The jury then returned a verdict awarding pain and suffering damages in the sum of $3,500,000 ($2,000,000 past – nine years, $1,500,000 future – 28 years).

In Wyble v. Lange (1st Dept. 2016), the appellate court affirmed the liability finding but agreed with the defense that the damages award was excessive and ordered a reduction of the pain and suffering award to $1,100,000 ($900,000 past, $200,000 future).

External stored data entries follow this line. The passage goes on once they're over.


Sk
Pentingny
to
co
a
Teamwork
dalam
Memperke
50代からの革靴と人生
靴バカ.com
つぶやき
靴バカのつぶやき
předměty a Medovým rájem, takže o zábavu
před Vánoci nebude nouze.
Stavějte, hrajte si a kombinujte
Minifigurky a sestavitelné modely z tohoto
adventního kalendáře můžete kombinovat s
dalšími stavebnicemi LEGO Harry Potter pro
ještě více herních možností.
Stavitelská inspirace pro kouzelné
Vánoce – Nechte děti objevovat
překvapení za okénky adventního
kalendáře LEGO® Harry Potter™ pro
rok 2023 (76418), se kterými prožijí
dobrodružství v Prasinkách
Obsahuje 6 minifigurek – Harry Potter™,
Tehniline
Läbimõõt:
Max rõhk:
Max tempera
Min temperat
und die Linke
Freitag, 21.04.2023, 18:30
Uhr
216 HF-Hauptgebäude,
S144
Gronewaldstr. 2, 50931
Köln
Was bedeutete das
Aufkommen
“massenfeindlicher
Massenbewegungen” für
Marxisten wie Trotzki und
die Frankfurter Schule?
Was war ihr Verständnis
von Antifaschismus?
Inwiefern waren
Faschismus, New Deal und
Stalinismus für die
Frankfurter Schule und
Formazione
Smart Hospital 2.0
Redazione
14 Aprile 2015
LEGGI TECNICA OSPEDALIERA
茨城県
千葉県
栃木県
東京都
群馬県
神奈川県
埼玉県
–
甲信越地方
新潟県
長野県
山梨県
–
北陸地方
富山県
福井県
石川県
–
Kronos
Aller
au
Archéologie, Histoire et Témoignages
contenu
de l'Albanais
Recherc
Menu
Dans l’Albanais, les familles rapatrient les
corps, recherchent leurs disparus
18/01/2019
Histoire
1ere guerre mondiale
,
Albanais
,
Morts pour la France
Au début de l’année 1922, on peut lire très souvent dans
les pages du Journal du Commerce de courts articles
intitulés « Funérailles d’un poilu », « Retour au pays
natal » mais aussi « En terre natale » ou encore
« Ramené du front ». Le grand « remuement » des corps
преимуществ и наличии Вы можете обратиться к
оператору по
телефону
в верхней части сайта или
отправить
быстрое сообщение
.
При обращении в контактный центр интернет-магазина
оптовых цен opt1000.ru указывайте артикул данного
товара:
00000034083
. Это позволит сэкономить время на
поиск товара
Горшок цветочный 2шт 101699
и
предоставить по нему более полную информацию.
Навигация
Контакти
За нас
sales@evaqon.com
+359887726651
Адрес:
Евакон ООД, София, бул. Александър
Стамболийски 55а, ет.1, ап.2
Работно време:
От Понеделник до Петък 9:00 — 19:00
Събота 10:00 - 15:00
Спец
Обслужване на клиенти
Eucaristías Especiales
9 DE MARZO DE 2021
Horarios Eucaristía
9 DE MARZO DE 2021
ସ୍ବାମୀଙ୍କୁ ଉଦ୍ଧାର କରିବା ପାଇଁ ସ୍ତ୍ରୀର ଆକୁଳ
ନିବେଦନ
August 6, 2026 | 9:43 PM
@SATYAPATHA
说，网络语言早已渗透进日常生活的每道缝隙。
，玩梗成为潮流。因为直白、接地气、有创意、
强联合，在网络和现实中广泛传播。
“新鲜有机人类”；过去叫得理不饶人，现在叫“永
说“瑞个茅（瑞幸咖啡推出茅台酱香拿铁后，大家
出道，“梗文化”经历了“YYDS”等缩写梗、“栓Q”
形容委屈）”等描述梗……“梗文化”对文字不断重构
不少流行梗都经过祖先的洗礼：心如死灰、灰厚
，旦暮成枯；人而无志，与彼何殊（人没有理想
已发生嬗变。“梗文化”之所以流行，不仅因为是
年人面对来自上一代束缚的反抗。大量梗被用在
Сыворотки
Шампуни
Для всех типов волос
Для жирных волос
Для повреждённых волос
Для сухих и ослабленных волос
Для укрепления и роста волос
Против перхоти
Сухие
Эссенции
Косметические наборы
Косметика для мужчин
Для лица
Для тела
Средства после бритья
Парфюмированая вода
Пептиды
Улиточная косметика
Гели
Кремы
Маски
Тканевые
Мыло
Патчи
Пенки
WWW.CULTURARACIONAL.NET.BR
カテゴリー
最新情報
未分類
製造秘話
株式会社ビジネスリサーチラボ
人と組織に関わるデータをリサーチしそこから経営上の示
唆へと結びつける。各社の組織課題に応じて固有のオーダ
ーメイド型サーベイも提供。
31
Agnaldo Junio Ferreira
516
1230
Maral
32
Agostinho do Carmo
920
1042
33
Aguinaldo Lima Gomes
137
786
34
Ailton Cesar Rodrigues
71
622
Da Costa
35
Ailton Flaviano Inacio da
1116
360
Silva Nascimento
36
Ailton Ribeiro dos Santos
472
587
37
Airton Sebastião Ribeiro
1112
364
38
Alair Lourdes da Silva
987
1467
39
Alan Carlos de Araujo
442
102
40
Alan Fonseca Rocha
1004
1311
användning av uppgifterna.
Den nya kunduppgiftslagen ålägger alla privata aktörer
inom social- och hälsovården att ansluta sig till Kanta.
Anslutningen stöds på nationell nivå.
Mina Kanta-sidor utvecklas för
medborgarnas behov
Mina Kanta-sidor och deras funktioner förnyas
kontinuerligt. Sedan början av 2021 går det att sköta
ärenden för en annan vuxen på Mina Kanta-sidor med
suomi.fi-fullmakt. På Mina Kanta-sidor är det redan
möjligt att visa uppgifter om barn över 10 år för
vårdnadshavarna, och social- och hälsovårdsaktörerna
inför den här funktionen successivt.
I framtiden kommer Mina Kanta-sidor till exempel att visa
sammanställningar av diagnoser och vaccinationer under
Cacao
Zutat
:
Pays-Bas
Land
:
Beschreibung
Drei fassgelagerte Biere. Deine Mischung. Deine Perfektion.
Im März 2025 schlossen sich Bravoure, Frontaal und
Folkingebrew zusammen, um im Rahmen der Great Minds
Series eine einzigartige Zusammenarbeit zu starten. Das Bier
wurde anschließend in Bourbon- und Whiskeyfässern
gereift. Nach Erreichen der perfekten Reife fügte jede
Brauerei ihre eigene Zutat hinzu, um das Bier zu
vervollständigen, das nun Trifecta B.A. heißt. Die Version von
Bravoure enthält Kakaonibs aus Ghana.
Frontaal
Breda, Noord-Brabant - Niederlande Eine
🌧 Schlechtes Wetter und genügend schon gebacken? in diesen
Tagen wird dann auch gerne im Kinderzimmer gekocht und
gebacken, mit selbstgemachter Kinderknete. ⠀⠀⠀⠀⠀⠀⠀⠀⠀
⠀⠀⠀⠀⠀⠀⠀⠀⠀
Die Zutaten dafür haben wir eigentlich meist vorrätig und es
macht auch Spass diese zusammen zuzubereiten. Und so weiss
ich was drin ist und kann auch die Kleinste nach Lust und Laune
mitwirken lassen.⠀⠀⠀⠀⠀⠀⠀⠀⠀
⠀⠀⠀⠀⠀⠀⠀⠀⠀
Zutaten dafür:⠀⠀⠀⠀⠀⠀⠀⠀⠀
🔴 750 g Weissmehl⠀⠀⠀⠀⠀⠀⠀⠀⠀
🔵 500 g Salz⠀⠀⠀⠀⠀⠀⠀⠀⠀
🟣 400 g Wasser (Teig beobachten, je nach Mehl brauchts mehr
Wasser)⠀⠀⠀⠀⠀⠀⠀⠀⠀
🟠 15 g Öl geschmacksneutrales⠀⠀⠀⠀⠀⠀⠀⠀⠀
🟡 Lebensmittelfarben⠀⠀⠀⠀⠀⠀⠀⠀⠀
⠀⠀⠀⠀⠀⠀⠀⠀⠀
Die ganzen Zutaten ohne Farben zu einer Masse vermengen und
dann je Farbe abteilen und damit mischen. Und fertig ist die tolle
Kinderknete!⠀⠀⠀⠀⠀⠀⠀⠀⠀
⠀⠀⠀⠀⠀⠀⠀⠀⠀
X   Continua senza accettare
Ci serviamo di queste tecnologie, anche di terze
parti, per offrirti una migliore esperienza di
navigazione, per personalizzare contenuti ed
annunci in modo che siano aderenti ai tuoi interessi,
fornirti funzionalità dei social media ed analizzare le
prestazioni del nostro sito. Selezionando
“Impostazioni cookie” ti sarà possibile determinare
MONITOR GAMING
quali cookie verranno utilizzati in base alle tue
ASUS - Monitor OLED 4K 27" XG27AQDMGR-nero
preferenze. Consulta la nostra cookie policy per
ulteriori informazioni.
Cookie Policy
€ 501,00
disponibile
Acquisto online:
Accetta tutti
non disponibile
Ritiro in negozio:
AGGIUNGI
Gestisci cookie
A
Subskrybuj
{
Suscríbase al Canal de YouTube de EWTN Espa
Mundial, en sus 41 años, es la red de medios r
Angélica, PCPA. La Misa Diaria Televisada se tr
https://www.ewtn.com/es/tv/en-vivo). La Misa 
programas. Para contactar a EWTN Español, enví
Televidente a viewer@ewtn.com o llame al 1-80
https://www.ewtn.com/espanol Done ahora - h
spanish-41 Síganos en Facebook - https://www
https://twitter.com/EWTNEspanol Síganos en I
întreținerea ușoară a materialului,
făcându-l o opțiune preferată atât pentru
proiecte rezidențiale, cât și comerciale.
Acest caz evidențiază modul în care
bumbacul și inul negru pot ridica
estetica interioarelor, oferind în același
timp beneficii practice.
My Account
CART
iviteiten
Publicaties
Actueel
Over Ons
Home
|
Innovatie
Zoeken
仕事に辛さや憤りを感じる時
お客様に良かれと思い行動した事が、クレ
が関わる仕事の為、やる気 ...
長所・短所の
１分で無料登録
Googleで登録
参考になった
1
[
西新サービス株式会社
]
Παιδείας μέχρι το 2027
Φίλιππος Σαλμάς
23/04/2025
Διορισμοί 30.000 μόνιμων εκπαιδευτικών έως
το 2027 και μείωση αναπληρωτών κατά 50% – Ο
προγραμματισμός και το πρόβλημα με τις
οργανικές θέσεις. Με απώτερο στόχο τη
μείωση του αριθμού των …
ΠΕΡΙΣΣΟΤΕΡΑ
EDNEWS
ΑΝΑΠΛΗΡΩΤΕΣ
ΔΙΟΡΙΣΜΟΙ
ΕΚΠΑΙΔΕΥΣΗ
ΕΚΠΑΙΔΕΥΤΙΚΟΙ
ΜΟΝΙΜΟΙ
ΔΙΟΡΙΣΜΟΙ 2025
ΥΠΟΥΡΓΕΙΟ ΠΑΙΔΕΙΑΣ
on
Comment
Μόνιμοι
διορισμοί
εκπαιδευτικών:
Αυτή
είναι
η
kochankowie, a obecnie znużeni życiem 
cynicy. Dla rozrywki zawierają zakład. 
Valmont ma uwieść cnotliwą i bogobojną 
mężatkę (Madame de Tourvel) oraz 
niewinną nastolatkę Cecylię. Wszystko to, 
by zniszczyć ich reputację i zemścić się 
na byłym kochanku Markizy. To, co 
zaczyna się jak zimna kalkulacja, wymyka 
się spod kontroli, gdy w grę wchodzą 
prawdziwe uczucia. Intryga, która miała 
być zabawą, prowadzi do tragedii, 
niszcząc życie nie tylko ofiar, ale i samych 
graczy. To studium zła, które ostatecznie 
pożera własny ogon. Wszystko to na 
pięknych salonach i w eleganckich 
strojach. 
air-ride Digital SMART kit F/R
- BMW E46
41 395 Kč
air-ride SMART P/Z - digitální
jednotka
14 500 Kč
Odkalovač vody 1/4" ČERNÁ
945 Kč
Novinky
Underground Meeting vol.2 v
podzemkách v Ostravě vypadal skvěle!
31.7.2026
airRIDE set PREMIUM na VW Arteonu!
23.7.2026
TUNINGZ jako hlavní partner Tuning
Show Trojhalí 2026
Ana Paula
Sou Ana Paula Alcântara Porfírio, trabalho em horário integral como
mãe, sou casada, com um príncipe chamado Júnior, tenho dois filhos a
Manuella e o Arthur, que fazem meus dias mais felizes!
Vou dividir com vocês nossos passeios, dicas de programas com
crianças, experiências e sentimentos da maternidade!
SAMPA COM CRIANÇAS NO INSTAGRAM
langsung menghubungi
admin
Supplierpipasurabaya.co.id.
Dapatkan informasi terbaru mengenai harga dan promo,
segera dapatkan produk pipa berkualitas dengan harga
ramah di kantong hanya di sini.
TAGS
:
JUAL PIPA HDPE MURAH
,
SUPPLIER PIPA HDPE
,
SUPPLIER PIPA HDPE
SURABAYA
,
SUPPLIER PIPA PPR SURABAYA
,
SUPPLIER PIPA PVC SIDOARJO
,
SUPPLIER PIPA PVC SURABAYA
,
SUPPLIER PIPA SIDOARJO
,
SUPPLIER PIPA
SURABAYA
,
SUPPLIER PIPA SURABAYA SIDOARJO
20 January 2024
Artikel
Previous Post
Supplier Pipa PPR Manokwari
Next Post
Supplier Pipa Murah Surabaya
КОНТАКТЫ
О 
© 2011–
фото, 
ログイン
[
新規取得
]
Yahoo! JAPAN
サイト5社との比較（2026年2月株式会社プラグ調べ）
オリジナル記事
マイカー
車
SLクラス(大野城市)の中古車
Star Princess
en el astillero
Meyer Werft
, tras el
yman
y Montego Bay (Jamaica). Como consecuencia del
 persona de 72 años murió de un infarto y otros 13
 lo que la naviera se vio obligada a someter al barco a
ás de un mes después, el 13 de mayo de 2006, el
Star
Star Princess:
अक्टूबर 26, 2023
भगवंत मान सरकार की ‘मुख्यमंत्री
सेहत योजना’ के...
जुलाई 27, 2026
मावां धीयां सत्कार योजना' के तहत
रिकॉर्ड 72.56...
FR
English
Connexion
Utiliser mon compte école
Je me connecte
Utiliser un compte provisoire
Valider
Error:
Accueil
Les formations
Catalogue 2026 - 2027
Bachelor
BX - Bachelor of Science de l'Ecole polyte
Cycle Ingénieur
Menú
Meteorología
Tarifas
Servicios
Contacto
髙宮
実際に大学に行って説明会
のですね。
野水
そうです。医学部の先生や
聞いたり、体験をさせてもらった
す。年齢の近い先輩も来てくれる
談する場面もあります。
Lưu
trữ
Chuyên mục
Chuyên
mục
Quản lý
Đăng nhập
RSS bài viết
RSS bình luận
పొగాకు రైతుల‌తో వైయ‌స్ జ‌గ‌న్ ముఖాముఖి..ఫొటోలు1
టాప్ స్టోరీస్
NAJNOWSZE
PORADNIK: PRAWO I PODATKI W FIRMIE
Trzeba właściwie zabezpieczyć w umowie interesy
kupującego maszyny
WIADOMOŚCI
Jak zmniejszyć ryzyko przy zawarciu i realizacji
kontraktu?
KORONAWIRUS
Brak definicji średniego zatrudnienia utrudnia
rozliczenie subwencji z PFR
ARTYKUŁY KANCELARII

Here are the injury details, involving years of rigorous treatment that addressed a condition Mr. Wyble did not have, none of which details were mentioned in the court’s decision:

  • thymectomy –   a major surgery with a 17 day hospitalization in which plaintiff’s thymus was removed when his chest was “split open” and then sewn back with wires, leaving plaintiff with a destabilized chest vulnerable to minor trauma, structural irritation and loss of strength in his upper body
  • 74 unnecessary plasmapheresis treatments (an invasive procedure in which blood was withdrawn, plasma was separated out and replaced with albumin and then the blood was returned) – every two days out of 14 for three years
  • scar tissue and pain at plasmapheresis port sites and scars on his chest and shoulder
  • infection in spine stemming from plasmapheresis, with 12 day hospitalization
  • immune system diminished leaving plaintiff more vulnerable to infections  for the rest of his life
  • prescription and administration of multiple, toxic, immunosuppressant drugs, all “directed at basically clobbering the immune system,” which, especially Prednisone, can cause cataracts, hypertension, diabetes and thinning of bones
  • unable to play with his children or resume playing softball
  • development of prolonged emotionally crippling depression that ended plaintiff’s 23 year marriage

thymus

Inside Information:

  • The jury also awarded loss of services and consortium damages to Mr. Wyble’s wife in the sum of $1,000,000 (past only – six and one-half years). The trial judge ordered a reduction to $100,000 (an amount accepted by Mrs. Wyble). On appeal, Mrs. Wyble sought an increase to $250,000. The appellate court ruled that her request was unpreserved but that in any event the reduced amount was proper.
  • Plaintiff’s wife was at his side during this ordeal for years and especially during the invasive and exhausting plasmapheresis treatments in which, under sterile conditions, she had to flush out the port line each time, clean it, and inject heparin in order to prevent clots. Mrs. Wyble left her husband and moved out of their home in December 2011 (thus terminating her damages claim as of the date she moved out): “I couldn’t do it anymore. … I wanted a husband and a family …. He was … there but not emotionally.”
  • The defense did not introduce any adverse medical testimony to challenge plaintiff’s evidence and medical expert concerning the nature and extent of his injuries.
  • The jurors awarded $1,100,000 more than plaintiff’s attorney, Richard A. Gurfein, suggested in his summation for future pain and suffering ($500,000 more) and loss of services and consortium ($600,000 more).